When was Siri ever useful? I have yet to encounter a voice "assistant" that can do more than search Google and set timers reliably, and Siri itself can't even do those very well.
I use it around 50 - 100 times per day. Mostly playing music, sending messages, controlling lights in the home, weather, timers, and turning on/off/opening apps on the TV
There are definite frustrations, mostly around playing music. Around 5% of the time, Siri will play the wrong album or artist because the artist name sounds like some other album name, or vice versa. I wish, here, that it used my Music playback history to figure out which one I meant
Doing what Siri is doing is not rocket science.
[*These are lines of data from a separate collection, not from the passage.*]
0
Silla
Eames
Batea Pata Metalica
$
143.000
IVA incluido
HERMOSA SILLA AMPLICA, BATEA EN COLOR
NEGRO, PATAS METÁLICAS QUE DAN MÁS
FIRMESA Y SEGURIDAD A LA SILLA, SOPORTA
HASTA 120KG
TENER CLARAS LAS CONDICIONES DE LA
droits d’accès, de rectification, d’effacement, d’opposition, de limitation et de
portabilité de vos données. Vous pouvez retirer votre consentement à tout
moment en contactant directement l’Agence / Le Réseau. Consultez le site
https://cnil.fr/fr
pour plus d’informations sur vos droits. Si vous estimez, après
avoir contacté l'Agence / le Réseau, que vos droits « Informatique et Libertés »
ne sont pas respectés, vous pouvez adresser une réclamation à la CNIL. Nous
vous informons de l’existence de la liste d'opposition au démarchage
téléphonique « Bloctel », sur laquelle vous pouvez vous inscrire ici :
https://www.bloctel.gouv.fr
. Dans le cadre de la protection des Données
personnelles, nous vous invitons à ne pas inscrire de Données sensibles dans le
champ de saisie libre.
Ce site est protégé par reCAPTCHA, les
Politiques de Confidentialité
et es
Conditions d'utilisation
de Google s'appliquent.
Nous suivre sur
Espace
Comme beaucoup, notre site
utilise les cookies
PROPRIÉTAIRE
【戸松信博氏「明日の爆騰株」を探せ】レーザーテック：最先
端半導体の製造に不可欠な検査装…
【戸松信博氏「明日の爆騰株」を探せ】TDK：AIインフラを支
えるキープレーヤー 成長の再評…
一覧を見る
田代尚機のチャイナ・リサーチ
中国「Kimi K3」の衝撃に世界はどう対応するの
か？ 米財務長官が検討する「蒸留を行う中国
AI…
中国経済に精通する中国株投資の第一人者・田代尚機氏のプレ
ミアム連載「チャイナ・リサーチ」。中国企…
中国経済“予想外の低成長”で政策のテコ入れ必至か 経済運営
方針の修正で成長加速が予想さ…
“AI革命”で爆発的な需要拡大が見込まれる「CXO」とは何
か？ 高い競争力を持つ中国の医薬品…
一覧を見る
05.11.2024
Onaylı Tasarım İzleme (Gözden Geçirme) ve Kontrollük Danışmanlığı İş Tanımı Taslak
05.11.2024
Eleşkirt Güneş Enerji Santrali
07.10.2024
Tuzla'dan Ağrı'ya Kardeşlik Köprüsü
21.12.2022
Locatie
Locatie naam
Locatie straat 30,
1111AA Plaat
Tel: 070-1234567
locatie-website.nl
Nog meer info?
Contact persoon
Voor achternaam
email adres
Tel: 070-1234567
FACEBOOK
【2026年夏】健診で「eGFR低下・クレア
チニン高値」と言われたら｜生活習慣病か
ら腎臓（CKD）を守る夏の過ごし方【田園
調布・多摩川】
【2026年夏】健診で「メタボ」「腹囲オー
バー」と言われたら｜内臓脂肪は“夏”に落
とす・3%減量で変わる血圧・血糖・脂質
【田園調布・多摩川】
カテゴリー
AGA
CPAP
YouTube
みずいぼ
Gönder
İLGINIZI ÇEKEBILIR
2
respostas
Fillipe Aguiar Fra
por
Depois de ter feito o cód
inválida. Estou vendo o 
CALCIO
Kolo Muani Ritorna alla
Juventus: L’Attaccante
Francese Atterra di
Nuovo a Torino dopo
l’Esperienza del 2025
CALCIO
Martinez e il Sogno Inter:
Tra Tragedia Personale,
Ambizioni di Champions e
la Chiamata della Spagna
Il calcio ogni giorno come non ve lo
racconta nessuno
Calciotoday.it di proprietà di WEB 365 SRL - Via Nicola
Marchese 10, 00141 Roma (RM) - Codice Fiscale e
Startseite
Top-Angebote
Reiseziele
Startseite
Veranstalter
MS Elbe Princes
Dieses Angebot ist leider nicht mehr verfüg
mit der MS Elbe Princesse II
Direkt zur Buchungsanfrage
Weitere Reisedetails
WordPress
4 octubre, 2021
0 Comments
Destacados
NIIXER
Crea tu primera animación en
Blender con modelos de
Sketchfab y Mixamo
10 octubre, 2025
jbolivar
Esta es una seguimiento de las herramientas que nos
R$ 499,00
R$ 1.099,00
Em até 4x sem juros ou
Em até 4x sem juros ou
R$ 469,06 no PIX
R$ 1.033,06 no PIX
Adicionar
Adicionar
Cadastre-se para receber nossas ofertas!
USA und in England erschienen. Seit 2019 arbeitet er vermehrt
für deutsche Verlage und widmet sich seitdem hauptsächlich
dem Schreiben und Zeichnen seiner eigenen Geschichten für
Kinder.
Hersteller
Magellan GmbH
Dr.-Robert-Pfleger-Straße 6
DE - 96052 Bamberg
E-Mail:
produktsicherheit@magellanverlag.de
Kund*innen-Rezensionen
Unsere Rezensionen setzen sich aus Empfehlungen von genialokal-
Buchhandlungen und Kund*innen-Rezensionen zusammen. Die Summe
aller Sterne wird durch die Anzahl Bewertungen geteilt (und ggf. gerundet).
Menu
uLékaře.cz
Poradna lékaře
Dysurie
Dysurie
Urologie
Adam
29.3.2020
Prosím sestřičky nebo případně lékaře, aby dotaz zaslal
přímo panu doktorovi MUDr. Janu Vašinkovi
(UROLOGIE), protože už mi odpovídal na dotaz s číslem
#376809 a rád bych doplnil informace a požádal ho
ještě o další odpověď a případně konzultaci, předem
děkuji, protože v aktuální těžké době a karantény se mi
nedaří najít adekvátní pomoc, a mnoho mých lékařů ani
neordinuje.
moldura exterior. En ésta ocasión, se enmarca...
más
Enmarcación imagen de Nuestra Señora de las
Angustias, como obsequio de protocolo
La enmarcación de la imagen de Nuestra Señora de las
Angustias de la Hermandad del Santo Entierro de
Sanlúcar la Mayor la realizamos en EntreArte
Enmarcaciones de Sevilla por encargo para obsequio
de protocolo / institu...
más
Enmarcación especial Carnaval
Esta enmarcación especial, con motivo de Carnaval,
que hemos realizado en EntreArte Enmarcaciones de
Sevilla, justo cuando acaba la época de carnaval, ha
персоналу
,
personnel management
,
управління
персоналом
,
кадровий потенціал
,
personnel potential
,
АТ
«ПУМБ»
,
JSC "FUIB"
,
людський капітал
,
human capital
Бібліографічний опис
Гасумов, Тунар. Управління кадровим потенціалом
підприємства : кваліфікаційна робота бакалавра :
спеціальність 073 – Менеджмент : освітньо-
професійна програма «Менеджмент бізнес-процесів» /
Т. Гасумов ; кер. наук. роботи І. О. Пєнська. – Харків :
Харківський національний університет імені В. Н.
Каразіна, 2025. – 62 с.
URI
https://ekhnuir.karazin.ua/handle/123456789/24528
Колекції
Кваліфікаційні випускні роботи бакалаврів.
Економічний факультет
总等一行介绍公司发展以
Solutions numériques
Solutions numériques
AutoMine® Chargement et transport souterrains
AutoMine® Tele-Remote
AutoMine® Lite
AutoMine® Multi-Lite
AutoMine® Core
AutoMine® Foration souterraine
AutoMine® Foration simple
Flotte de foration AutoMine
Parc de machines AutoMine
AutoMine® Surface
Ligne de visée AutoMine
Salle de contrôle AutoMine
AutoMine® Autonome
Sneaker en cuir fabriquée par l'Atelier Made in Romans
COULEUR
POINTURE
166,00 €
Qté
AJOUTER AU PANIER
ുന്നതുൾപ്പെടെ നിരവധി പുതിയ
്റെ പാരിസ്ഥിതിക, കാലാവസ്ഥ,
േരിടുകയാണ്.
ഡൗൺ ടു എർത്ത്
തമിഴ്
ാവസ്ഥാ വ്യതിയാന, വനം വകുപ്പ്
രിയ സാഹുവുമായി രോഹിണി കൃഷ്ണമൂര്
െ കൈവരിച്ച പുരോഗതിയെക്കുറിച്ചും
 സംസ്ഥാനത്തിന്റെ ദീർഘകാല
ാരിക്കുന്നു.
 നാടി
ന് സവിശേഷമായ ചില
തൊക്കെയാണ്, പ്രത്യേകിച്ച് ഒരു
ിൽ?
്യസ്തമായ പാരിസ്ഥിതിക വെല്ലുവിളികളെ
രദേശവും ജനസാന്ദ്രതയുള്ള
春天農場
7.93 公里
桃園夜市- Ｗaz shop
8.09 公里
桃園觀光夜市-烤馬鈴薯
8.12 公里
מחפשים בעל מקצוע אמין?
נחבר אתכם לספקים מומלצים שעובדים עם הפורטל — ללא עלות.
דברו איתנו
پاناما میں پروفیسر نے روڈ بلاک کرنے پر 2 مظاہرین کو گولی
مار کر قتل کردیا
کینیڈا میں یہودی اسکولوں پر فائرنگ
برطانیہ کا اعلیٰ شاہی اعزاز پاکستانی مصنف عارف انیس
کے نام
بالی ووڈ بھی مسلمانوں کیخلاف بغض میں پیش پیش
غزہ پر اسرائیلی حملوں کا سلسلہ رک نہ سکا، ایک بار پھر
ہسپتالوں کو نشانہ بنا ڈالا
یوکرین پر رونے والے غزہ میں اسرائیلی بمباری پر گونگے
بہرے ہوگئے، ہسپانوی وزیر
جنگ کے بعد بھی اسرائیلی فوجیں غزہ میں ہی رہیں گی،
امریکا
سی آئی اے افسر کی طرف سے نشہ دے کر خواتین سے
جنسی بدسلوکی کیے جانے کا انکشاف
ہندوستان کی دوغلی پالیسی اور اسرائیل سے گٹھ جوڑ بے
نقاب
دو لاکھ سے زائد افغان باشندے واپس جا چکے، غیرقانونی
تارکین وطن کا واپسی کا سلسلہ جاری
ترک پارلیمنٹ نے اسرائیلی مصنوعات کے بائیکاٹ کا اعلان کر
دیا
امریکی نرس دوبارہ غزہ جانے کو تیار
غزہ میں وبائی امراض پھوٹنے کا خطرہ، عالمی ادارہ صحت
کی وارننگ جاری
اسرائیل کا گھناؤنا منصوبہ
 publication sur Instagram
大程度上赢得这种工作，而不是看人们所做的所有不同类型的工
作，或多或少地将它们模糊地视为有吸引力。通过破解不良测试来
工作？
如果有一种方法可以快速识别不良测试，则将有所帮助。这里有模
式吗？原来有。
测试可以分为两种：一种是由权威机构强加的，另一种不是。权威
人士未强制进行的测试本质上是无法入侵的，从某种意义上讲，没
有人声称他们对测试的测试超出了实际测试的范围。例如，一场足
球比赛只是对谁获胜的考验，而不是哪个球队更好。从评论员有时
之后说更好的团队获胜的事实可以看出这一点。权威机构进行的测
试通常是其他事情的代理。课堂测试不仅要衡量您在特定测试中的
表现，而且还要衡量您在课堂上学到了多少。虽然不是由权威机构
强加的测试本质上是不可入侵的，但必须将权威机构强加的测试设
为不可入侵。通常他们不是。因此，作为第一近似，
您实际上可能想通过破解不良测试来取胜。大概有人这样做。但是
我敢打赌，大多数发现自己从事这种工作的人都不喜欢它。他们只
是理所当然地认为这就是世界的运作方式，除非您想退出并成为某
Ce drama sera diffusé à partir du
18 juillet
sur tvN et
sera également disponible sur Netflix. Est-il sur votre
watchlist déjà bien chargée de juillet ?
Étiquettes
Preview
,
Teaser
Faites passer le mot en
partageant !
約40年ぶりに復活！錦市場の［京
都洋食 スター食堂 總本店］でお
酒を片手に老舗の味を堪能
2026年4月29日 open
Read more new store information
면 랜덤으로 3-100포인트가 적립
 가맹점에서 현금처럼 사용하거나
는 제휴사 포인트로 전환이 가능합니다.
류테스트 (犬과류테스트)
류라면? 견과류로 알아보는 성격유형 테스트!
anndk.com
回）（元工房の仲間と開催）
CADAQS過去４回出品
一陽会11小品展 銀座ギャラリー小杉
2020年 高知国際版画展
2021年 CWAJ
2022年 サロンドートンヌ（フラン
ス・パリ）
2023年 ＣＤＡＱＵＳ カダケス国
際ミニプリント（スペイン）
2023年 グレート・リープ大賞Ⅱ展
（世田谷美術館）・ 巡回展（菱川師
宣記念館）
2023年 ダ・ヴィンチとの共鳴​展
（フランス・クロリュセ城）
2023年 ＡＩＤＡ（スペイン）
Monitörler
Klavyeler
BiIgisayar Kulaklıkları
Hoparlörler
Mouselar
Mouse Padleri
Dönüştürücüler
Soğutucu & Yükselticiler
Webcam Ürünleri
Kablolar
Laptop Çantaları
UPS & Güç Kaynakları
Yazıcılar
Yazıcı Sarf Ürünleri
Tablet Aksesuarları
It’s a simple intent based system where you give it patterns to understand intents and you trigger some API based on it.
Once you have the intents parsing, it should be just a matter of throwing man power at it and giving it better intents.
Yes, I have experience with building on top of such a system.
But the group managing Siri has probably been gutted in the past 10 years, and while the core is always simple the integrations and the QA testing to make sure it all keeps working is probably brittle and time consuming, and the core code is likely highly-patched spaghetti at this point.
It would be easy to write Siri again and make it a hundred times better, if you could start all over and only write the core features, and not have to validate against the whole product/feature matrix.
The problem with the rewrite of course would be that you won't be able to deliver that minimal viable product any more and you will have 10 years worth of product requirements and user expectations that you MUST hit for the 1.0 release (which must be a 1.0 and not an 0.1).
I've worked on lots of "simple" and "not rocket science" systems that were 10-years old, and it is always incredibly difficult due to the state of the code, the lack of resources, and the organizational inertia.
This is the sort of AI I want; a true personal assistant, not a bullshit generator.